Revisiting the Mahatma

Every 2nd October, when Gandhi Jayanthi is commemorated, the show begins on a sombre note in the Indian official calendar, with the usual proclamations and dedications in the name of the Father of the nation. Television channels blare out on the significance of his arrival in the nation's social-political landscape; print media splash his images, in their various avatars. While the advertisers seek to lure their clientele by offering sops, make lofty claims of emulating the Mahatma, his frugality, austerity and principles even while marketing things otherwise ostentatious - as the issue of Mount Blanc luxury pens surfaced some time back.

Gandhi and his metaphors continue to captivate the nation subconsciously, while at the same time lawlessness, dismal governance, official apathy and public policies with their usual ham headed approach continues to derail the aam admi’s day to day existence. In the present context one may ask as to what is uncommon in the present commonwealth games? The games held at a magnitude bereft of any credibility, defy all established norms, exposes all the chinks in the official armor of the Indian state and its sporting establishment. The spirit of Gandhi ji would have been left traumatized, with the appalling conditions, cold indifference and the inflated bills for organizing such events. The recent instance of the treatment meted to the Ugandan delegates who met with an accident at the venue is a case to be carefully studied. Our Afro-Asian solidarity and Gandhian principles on resisting unequal racial relations, his experience in South Africa, has come in for close scrutiny and censure, given the official apathy towards the accident victims.

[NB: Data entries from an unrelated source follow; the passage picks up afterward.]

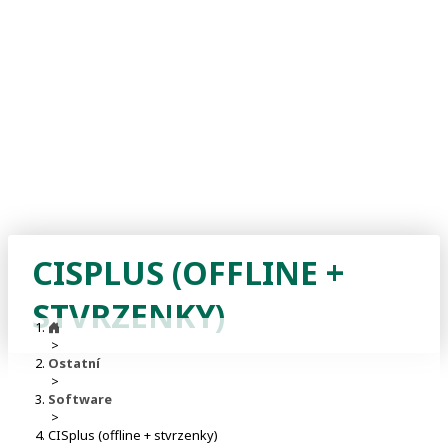
CISPLUS (OFFLINE +
STVRZENKY)
>
Ostatní
>
Software
>
CISplus (offline + stvrzenky)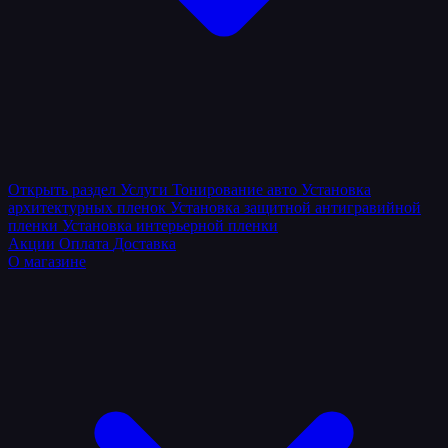
Открыть раздел
Услуги
Тонирование авто
Установка
архитектурных пленок
Установка защитной антигравийной
пленки
Установка интерьерной пленки
Акции
Оплата
Доставка
О магазине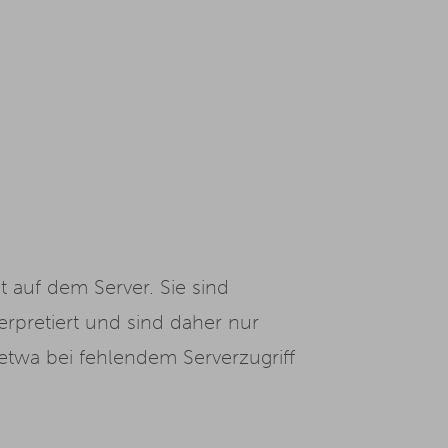
t auf dem Server. Sie sind
rpretiert und sind daher nur
– etwa bei fehlendem Serverzugriff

What perplexes the common masses is the propensity to invoke Gandhi and yet indulge in un-Gandhian activities. The Gandhians' feel that it is the Indian state and its people who have failed Gandhi. While others and some skeptics, who question the ‘officially designated’ Gandhians' feel that it is the Gandhians' who have let down both the Indian people and Gandhi ji. They point out that these ‘angels’ who invoke Gandhi from their official precincts, never walked under the blazing Indian sun (Dandi yatras’) nor undertook any arduous journey as undertaken by people like Vinoba Bhave, Baba Amte or Sunderlal Bahuguna. So one may conclude that Gandhi ji remains a totem, which is omnipresent yet missing within the social and spiritual domains of the Indian populace at large.

While one may strongly agree in spite of the tumultuous times that we are witnessing, that Gandhi ji remains a pivotal point for questioning all kinds of inequality and injustice in any part of the world. Incidentally the Palestinian movement tried to invoke Gandhian tactics but failed, whereas late Martin Luther King and Nelson Mandela could come out with remarkably successful results. The mobilization techniques deployed by Gandhi ji still remains relevant, notwithstanding the changes that have taken place over the last six decades.

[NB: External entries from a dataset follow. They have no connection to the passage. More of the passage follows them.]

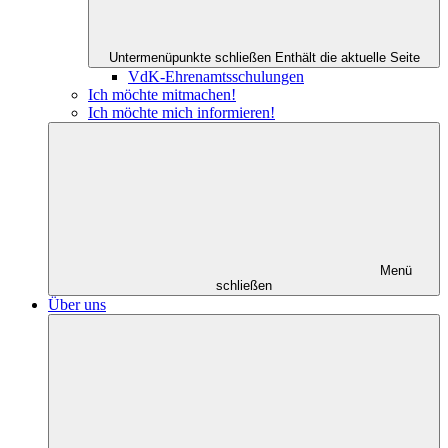
Untermenüpunkte schließen
Enthält die aktuelle Seite
VdK-Ehrenamtsschulungen
Ich möchte mitmachen!
Ich möchte mich informieren!
Menü
schließen
Über uns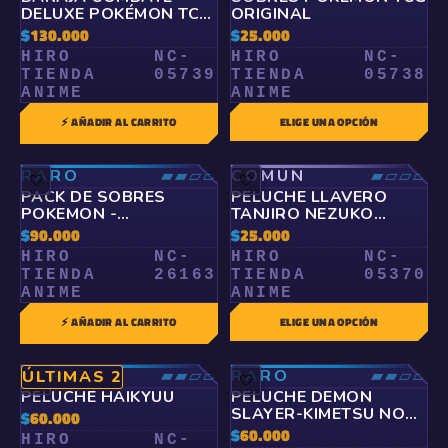
DELUXE POKÉMON TCG:
ORIGINAL
NINETALES EX
$
130.000
$
25.000
HIRO
NC-
HIRO
NC-
TIENDA
05739
TIENDA
05738
ANIME
ANIME
⚡ AÑADIR AL CARRITO
ELIGE UNA OPCIÓN
RARO
▰▰▱▱
COMÚN
▰▱▱▱
🤍
🤍
PACK DE SOBRES
PELUCHE LLAVERO
POKEMON -
TANJIRO NEZUKO
EXPANSION
ZENITSU KIMETSU NO
$
90.000
$
25.000
EQUILIBRIO PERFECTO
YAIBA
HIRO
NC-
HIRO
NC-
TIENDA
26163
TIENDA
05370
ANIME
ANIME
⚡ AÑADIR AL CARRITO
ELIGE UNA OPCIÓN
RARO
▰▰▱▱
RARO
▰▰▱▱
ÚLTIMAS 2
🤍
🤍
PELUCHE HAIKYUU
PELUCHE DEMON
SLAYER-KIMETSU NO
$
60.000
YAIBA
$
60.000
HIRO
NC-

The fact that an average politician howsoever grudgingly, comes to our doorstep to seek our vote, in spite of his/her ‘social standing’, is also the part of the legacy left behind by the saint of our freedom struggle. Gandhi ji was a master diplomat, an able statesman and a great political strategist who invoked religious values and spiritualism with a universal perspective, for the betterment, lest it polarize people to its narrow confines.

Yet this Gandhi Jayanthi too leaves us with many unanswered questions about the state of the nation, the discontent within the society, empowerment of the weaker sections, rotting food grains in state go-downs, while poor die of starvation, judicial recourse in day to day existence, matters of faith seeking to call the shots, after the parliament having pandered to it once, around two decades ago. Hence ‘revisiting’ the Mahatma and also waiting for one seems to be the perennial ritual in the annals of the nation.